バシンっという音と共に、すごい勢いで背を叩かれた。グフッという声が漏れる。また漫画のような反応をしてしまった。嗚呼、これからどうしよう。
「ところでさぁ、これ、もういらないよネ?」
嫌な予感にスズキさんを見やると、見覚えのある時計を手に持っていた。
「あ!それ俺の精神的停止中の時計!」
「そうそう、セイシンテキ……なんて?……まあいっか」
「よくない、何もよくないよ! 早まるのは止めなさい!」
俺の必死の制止もむなしく、彼は時計を水面、もとい地面に叩きつけた。ガシャンと、安いプラスチックの割れる音が耳に痛い。
「ばいばい。中田さん。いろいろ楽しかったよ。そして久しぶり、カミサマ」
「……タナカでいいよ」
世界の軸たる創造主が世界を手放したことで、世界はばっらばらの、ぼっきぼきになった。そして、やわらかな甘露の霧雨に濡れた。
少年は言った。つまらないと。どうしてこんなに「淡白な普通」しかいない世界を愛せるのか分からないと。
天使は言った。彼らは愛を欲しない、争わないし、無駄を知っている。だから長く世界がもつのだと。
「そんなのより、価値のあるものがある。おまえは一生分からないかもしれないけれどな。いいか、俺はここの下に世界を作る。 全ての光が色をもって、自分で光ることを知って、そこを彩るんだ。「特別な普通」を作り出してやるよ。」
「やめときなってカミサマ。いくらカミサマでも無償の愛を与え続けるのは不可能だ。混沌の世界をまとめあげるのはいつか不可能になるってことで、しかも長くもたない。そしていつかカミサマは、カミサマが乾ききったときに、世界のほころびに飲み込まれるんだ。子に食われる親みたいにね」
「カミサマって、そういうものだろ? 俺は世界の軸になって、世界の一部になる。俺が与えることのできる間は、どんなほころびも「個性」として大事にするよ。」
「ふうん。じゃあ、4階の世界はどうすんの?」
「そっちはしばらく、お前に任せたよ。」
「最悪だな。」
「とくいだろ?正確なお仕事が。」
「はぁ、仕方ないな。
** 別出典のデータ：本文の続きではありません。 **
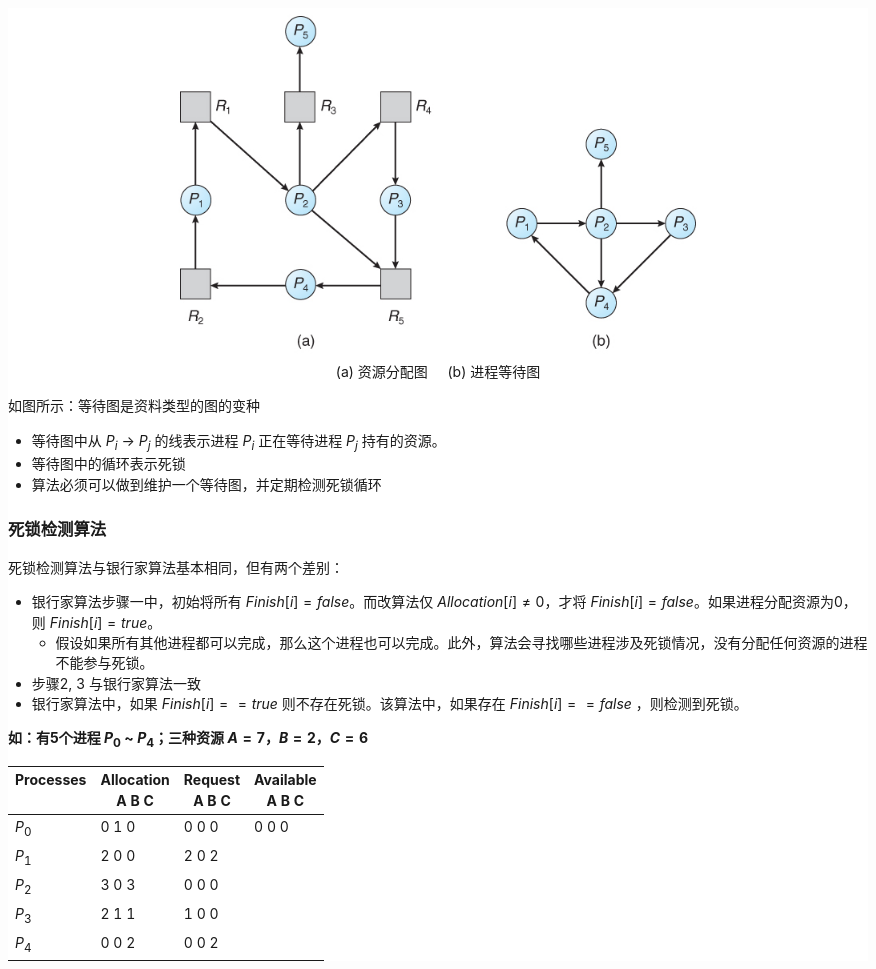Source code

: <center><img src="https://raw.githubusercontent.com/CylonChau/OperatingSystemNotes/main/images/ch11%20deadlock/7_09_TwoGraphs.jpg" alt="img" style="zoom:80%;" /></center>

<center>(a) 资源分配图&nbsp;&nbsp;&nbsp;&nbsp;&nbsp;(b) 进程等待图</center>

如图所示：等待图是资料类型的图的变种

- 等待图中从 $P_i\ →\ P_j$ 的线表示进程 $P_i$ 正在等待进程 $P_j$ 持有的资源。
- 等待图中的循环表示死锁
- 算法必须可以做到维护一个等待图，并定期检测死锁循环

### 死锁检测算法

死锁检测算法与银行家算法基本相同，但有两个差别：

- 银行家算法步骤一中，初始将所有 $Finish[i] = false$。而改算法仅 $Allocation[ i ]  \ne 0$，才将 $Finish[ i ] = false$。如果进程分配资源为0，则 $Finish[i] = true$。
  - 假设如果所有其他进程都可以完成，那么这个进程也可以完成。此外，算法会寻找哪些进程涉及死锁情况，没有分配任何资源的进程不能参与死锁。
- 步骤2, 3 与银行家算法一致
- 银行家算法中，如果 $Finish[ i ] == true$ 则不存在死锁。该算法中，如果存在 $Finish[ i ] == false$ ，则检测到死锁。

**如：有5个进程 $P_0$ ~ $P_4$；三种资源 $A=7$，$B=2$，$C=6$**

| Processes | Allocation<br>A B C | Request<br>A B C | Available<br>A B C |
| --------- | ------------------- | ---------------- | ------------------ |
| $P_0$     | 0 1 0               | 0 0 0            | 0 0 0              |
| $P_1$     | 2 0 0               | 2 0 2            |                    |
| $P_2$     | 3 0 3               | 0 0 0            |                    |
| $P_3$     | 2 1 1               | 1 0 0            |                    |
| $P_4$     | 0 0 2               | 0 0 2            |                    |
俺はしがない天の使いなのに、とんでもない天に使えちゃったもんだよ。でも、さすがにいきなり解雇は嫌だから、いざとなったら手段を選ばないからね。」
「こっちに来るなら、きっといいもん見せてやるよ。」
「さあ、エレベーターに乗ろう。タナカさん。」
水平線が揺れた。水面全体が、夕日を反射して輝く。朱色に染まった空の反対側に、漆黒のエレベーターが下りてくる。透明な風に、彼らの身体は透ける。さあ、長らく不在だった、我らの神様のお帰りだ。世界の水面が波を立てて、嬉々とした色で輝いた。
さあ、カミサマ、帰りましょう。なあに、そんなに寂しいのなら、元気になってから新しい世界を作ればいい。もう一度、ここにお戻りになるのであれば、私は留守番くらいいくらでもしますよ。
愛されたがりの、カミサマのためにね。